Skeletal landmark data:
========
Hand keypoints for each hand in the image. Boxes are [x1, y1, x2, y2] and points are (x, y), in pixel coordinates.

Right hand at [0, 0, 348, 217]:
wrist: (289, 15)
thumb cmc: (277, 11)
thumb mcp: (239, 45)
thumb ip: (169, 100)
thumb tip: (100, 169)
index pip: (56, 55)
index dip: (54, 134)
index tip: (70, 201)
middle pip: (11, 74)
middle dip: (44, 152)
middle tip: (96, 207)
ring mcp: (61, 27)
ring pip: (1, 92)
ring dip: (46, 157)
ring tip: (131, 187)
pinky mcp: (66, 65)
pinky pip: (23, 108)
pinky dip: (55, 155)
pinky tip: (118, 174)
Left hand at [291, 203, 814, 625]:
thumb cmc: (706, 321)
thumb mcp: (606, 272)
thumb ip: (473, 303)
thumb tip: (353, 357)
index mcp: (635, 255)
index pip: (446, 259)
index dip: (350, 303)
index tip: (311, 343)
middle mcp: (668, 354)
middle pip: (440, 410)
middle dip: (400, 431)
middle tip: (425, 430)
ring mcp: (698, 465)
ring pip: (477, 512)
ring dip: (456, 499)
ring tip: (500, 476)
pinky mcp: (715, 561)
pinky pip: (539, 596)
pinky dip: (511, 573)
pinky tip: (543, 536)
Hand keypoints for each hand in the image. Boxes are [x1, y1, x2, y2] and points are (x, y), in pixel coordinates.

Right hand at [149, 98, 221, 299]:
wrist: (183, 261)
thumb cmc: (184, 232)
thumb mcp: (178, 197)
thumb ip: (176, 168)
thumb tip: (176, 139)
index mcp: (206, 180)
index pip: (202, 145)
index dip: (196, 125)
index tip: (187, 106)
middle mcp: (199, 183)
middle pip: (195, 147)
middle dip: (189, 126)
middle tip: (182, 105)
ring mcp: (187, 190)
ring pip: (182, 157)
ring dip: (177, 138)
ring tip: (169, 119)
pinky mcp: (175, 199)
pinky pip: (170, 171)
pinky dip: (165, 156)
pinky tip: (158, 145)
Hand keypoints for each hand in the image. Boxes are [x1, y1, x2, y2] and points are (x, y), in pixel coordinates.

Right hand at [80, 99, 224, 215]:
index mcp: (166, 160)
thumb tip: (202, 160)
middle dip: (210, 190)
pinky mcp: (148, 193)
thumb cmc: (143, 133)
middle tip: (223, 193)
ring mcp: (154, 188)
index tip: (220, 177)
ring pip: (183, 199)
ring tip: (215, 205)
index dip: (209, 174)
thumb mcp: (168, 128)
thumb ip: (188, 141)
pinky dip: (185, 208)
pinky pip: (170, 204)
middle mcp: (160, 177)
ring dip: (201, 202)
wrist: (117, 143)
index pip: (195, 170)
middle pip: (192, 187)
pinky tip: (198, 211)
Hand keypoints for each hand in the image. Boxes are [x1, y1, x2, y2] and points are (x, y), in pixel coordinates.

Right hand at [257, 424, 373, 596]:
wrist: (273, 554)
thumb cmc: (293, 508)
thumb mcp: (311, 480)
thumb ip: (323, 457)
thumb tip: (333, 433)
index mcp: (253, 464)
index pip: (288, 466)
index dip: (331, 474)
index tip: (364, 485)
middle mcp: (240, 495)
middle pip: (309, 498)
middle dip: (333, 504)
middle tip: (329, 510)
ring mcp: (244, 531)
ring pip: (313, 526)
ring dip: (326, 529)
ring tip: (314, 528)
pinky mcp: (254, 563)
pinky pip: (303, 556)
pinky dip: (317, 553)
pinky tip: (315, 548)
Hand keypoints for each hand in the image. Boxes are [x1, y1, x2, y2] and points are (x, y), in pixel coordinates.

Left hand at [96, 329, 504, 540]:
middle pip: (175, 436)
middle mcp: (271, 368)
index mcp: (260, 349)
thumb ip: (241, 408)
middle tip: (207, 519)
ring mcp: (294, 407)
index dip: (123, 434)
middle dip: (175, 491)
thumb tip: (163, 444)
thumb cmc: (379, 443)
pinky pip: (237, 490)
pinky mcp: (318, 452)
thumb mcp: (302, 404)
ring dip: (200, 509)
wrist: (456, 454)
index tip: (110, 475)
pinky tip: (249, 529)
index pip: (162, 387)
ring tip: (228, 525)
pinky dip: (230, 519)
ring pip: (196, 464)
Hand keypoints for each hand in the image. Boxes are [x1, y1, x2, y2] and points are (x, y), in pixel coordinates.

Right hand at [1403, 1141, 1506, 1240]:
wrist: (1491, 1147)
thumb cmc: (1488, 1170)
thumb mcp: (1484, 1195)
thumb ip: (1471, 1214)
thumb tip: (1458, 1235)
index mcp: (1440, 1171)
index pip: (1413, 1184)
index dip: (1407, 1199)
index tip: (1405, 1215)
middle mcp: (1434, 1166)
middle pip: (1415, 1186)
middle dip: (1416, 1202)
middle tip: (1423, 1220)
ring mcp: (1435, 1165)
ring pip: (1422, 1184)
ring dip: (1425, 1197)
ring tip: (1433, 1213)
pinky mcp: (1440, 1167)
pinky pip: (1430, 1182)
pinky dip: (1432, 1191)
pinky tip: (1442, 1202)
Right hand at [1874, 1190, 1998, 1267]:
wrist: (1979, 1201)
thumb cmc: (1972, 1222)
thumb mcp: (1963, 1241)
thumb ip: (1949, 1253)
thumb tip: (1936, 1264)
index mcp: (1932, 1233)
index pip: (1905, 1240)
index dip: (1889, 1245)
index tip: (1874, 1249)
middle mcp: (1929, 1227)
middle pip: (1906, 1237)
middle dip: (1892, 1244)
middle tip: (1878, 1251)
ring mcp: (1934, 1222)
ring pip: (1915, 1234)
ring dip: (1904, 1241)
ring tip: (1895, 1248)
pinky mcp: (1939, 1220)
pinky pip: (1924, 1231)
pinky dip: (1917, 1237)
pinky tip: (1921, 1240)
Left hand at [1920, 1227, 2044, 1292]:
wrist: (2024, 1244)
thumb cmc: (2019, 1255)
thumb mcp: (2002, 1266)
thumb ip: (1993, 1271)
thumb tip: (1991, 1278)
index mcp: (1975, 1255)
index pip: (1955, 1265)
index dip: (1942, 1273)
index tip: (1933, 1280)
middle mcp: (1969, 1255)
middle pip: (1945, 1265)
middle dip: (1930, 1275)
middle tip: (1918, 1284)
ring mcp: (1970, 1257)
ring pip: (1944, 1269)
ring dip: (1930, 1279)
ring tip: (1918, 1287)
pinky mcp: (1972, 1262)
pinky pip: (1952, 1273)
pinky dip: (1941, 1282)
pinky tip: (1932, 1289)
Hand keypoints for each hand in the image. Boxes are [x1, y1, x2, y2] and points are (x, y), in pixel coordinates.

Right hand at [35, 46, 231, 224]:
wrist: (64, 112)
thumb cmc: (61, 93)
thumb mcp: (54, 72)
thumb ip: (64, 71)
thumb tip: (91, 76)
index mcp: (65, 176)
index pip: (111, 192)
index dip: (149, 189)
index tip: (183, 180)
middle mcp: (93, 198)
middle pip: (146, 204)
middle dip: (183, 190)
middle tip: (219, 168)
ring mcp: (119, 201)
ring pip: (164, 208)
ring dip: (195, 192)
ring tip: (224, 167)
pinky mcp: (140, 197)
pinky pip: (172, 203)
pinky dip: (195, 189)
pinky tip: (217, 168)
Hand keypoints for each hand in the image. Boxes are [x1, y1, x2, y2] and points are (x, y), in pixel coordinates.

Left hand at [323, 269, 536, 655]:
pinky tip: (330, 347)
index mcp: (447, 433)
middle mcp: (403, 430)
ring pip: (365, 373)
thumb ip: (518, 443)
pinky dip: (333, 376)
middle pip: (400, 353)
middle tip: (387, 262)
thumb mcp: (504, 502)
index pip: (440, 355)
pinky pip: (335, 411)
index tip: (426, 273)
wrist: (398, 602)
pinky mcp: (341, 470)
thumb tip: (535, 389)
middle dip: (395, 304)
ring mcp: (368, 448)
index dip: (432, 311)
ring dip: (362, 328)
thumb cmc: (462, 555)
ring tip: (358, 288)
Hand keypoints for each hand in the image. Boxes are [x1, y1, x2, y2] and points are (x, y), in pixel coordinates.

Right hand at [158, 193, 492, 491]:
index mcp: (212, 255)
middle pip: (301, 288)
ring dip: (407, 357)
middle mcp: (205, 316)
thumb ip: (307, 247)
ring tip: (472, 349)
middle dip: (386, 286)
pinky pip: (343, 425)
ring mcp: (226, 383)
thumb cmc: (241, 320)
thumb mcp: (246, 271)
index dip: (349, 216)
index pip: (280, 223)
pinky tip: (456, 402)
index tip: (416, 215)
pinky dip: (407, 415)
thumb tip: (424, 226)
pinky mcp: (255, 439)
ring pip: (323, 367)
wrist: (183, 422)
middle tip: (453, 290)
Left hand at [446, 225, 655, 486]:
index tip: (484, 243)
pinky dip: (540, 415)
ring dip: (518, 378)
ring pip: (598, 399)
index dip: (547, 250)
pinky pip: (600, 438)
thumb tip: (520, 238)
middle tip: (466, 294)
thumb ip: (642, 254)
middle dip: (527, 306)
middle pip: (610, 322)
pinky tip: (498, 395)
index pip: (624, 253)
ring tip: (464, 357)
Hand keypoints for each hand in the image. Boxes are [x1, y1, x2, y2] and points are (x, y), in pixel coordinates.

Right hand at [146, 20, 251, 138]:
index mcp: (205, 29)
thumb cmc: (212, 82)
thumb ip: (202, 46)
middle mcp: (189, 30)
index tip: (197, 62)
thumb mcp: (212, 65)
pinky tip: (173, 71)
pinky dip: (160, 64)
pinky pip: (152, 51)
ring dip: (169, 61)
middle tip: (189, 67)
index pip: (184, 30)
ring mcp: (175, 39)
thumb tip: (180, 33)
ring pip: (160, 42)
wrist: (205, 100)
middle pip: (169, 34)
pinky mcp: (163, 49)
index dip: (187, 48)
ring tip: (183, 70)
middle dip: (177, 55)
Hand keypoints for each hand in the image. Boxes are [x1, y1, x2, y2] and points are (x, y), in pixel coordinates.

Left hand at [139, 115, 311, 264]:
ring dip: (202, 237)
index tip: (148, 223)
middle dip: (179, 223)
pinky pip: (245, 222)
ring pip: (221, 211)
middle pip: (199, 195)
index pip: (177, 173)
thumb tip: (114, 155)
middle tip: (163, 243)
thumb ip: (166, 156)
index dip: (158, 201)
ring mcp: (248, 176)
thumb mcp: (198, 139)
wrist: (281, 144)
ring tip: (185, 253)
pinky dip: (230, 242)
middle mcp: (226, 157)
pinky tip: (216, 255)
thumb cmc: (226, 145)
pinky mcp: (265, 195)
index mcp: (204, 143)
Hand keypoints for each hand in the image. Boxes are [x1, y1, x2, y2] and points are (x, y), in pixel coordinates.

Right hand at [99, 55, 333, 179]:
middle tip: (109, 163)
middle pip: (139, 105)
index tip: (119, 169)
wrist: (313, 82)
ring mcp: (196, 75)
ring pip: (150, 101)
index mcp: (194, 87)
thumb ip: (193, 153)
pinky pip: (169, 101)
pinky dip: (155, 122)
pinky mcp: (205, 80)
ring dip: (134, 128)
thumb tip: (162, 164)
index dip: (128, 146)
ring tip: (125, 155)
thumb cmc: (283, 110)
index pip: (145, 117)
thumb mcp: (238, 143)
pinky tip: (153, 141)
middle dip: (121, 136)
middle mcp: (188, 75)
========
If a line falls between the first line of the entries and the line containing "thumb tip: (100, 169)", or is one of those two, restate it word for word; leave all other lines out.

Hand keypoints for each hand in the image. Boxes are [x1, y1, x2, y2] and points are (x, y), in pixel coordinates.

Right hand at [0, 0, 348, 217]:
wrist: (289, 15)
thumb cmc: (277, 11)
thumb mcp: (239, 45)
thumb ip: (169, 100)
thumb tip: (100, 169)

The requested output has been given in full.